Exercise requirements
Beginning with the line of the entries below that holds "sur les expériences" and ending with the line that holds "Log in / Sign up", transcribe each line exactly as written. Pictures stay out.

[Collected data]

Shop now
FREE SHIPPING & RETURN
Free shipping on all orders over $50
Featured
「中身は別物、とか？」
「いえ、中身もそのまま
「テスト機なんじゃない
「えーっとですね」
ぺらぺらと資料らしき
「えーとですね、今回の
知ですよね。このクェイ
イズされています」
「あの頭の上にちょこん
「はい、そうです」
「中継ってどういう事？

---

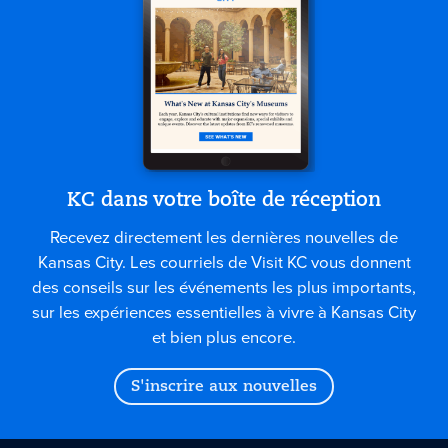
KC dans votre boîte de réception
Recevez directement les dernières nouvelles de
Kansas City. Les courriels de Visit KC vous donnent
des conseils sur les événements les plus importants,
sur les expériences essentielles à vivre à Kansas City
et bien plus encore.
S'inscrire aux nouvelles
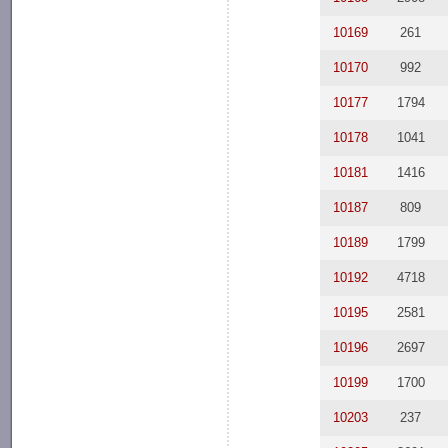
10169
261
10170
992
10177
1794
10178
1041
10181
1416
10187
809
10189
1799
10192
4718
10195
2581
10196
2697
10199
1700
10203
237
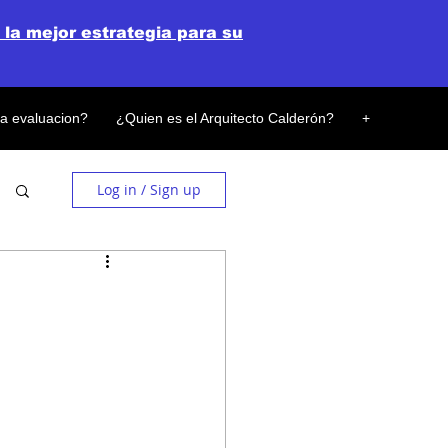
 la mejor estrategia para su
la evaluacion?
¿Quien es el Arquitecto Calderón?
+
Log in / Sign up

Your solution
sur les expériences essentielles à vivre à Kansas City
et bien plus encore.
S'inscrire aux nouvelles
10169
261
10170
992
10177
1794
10178
1041
10181
1416
10187
809
10189
1799
10192
4718
10195
2581
10196
2697
10199
1700
10203
237
 la mejor estrategia para su
la evaluacion?
¿Quien es el Arquitecto Calderón?
+
Log in / Sign up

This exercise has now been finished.